- 6 -

It was a stiff clamber up half-frozen rocks using a trail no more than a foot wide, with several precipitous drops at cornering points that had Banks making sure to keep his gaze ahead rather than behind. The higher they got, the colder they became, and Banks was glad he’d enforced the cold weather gear. He was also wishing he’d thought to leave his pack down at the settlement for it tugged hard at his shoulders with every step and the rough terrain meant he wasn’t able to slip into his earlier comfortable lope. The climb seemed endless and they were all breathing heavily, steam showing thickly at their mouths and nostrils by the time they reached the wider ledge in front of the cave entrance.

Only then did he turn and look back down on the settlement. The only movement was Wiggins and Davies far below, coming out of one of the huts that was still roofed. Nothing else stirred the whole length of the glacial valley apart from the lone eagle that now circled silently in a high thermal overhead as if keeping a wary eye on them. It screeched as if annoyed at being noticed. Banks looked west, retracing their route. Far off to the south and west, a thin line of sea could be seen shimmering on the horizon. There were no jet trails in the sky, no boats out in the ocean, and no sign of civilization at all, as if the squad had been dropped several hundred, if not thousand, years back in time.

Banks was still looking at the view when he heard Hynd’s Zippo clatter and click as the sergeant lit a smoke. Banks turned towards him and caught a whiff, not of tobacco but of something putrid. It was only a faint tang but he’d smelled death often enough to recognize it immediately.

“It’s coming from inside, Cap,” Wilkins said, the color having suddenly gone from his cheeks.

“Don’t worry yourself, lad. Nobody’s been here for years; if there’s anything dead in there, it’s long past being able to do us any harm.”

He’d spoken with more confidence than he felt as he switched on the light on the barrel of his rifle and headed into the cave.

* * *

The smell got worse fast and Banks tried to breathe shallowly as the cave narrowed, concentrating the odor further.

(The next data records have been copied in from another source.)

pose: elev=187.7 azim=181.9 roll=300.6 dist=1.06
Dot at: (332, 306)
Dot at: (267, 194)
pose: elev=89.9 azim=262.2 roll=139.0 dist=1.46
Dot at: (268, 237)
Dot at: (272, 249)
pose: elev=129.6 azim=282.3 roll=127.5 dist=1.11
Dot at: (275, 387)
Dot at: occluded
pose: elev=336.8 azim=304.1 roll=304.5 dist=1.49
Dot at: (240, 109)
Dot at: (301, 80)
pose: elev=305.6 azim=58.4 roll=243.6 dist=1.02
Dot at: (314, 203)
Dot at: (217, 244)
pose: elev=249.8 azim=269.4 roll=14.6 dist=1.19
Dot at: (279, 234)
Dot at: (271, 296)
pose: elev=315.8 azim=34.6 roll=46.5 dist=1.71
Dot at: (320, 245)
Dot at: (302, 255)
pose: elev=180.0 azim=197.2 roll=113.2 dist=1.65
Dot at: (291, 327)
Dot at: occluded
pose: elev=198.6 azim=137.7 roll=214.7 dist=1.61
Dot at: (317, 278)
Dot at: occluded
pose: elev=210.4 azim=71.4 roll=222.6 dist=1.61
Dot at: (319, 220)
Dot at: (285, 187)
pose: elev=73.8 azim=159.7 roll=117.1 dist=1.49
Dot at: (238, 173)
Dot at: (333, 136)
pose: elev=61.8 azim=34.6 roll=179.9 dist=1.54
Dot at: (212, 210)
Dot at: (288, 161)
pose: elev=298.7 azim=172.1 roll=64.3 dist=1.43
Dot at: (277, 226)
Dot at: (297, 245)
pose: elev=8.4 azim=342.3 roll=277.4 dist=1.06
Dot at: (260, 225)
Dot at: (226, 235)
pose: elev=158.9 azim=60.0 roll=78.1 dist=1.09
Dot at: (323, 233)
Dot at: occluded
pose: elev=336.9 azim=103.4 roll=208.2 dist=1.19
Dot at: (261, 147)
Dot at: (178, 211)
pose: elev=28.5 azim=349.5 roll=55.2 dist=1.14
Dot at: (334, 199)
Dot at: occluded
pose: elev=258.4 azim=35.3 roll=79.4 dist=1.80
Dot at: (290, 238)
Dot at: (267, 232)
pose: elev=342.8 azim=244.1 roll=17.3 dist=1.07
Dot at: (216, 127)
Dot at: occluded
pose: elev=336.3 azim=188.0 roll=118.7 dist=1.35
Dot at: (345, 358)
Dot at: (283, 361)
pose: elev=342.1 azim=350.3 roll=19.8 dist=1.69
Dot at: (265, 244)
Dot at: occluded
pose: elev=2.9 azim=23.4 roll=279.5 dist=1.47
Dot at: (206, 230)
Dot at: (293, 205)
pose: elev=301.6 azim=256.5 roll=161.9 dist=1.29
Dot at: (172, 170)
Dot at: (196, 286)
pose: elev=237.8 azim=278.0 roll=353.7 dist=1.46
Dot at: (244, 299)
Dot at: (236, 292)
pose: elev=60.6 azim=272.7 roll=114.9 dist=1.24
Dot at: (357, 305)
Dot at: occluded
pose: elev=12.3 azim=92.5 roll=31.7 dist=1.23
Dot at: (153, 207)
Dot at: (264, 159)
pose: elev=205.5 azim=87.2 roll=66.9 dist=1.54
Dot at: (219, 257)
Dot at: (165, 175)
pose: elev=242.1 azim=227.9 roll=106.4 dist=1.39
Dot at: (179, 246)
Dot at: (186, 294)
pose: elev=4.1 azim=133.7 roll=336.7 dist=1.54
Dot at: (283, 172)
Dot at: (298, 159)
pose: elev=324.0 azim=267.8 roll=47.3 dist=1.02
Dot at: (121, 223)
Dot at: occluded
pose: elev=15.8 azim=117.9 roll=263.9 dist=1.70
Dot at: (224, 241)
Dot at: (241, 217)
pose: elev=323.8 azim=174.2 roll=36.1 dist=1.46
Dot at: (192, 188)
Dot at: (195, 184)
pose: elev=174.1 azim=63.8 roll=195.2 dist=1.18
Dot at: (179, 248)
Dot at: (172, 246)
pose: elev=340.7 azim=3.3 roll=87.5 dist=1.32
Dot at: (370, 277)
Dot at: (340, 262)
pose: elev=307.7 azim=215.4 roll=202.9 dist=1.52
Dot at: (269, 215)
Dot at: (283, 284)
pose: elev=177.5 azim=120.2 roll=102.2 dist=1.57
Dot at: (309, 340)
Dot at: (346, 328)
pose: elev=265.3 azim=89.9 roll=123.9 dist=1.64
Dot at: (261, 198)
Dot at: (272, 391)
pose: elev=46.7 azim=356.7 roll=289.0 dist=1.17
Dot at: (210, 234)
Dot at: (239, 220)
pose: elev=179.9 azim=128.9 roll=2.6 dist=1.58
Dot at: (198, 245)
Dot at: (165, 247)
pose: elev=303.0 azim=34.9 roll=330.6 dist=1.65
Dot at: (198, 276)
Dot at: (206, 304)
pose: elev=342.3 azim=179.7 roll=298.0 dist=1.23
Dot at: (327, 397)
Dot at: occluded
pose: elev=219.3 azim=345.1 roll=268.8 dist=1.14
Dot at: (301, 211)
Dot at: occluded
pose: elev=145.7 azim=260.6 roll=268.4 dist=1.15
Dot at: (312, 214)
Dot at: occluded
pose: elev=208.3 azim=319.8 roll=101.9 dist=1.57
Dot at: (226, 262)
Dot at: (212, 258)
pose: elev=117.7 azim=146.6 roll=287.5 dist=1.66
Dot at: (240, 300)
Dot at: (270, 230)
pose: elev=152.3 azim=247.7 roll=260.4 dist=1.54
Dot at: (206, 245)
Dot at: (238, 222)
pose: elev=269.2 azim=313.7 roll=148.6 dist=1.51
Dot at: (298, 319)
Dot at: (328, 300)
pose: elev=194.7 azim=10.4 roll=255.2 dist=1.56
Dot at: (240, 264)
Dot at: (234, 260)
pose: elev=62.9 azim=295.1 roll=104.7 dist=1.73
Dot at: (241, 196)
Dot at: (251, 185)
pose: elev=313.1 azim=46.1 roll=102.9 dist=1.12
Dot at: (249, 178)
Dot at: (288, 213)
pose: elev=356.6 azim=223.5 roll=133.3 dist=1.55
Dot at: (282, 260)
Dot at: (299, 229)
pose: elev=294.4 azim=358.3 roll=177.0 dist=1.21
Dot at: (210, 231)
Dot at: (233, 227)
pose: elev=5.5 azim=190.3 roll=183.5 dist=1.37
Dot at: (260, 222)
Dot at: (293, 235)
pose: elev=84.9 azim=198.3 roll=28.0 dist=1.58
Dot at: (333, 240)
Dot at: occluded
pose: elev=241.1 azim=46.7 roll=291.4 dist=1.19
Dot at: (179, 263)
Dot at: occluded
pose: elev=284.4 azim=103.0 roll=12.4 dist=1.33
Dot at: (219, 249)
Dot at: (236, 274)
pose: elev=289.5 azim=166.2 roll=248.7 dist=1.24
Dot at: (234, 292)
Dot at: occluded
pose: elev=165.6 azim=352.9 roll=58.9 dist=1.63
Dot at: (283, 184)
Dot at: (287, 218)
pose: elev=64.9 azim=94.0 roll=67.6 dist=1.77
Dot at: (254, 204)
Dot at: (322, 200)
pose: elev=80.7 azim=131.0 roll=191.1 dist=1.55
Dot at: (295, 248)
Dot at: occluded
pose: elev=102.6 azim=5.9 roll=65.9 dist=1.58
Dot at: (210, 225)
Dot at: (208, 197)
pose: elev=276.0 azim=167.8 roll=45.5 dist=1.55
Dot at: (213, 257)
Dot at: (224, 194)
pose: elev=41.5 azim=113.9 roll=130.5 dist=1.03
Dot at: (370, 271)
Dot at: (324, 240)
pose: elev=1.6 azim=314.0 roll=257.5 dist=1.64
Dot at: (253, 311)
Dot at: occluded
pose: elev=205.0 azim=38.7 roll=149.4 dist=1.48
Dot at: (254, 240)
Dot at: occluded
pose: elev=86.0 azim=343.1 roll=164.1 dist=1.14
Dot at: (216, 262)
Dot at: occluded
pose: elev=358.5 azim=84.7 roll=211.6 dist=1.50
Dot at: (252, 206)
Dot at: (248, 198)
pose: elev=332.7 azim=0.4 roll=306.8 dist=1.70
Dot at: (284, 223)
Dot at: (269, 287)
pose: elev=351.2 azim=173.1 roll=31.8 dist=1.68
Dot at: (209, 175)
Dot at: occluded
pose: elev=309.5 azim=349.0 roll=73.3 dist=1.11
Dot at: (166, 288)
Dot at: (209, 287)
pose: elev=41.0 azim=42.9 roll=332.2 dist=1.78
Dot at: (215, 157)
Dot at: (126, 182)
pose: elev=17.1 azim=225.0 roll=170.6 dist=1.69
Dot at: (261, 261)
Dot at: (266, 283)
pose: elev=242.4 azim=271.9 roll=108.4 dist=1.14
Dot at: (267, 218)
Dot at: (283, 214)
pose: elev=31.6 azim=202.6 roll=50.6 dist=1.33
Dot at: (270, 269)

The cave walls were rough and unworked, leading him to believe this might be a natural formation worked into the stone by weathering, ice, and water over the years since the last ice age. But worked or not, it quickly became clear that someone had lived here; someone, or something. White, bleached bones lay strewn in alcoves. Some were obviously animal, large deer in the main, but others were all-too-clearly human.

Hynd came up behind Banks and knelt, focusing his light beam on a pile and pointed at several grooves along the length of a long, all-too-human thighbone.

“Teeth marks?”

“Looks like it, Sarge,” Banks replied. “But as I’ve said already, these are old, more than sixty, nearly seventy years if I had to hazard a guess. Whatever happened here, we’ve missed it.”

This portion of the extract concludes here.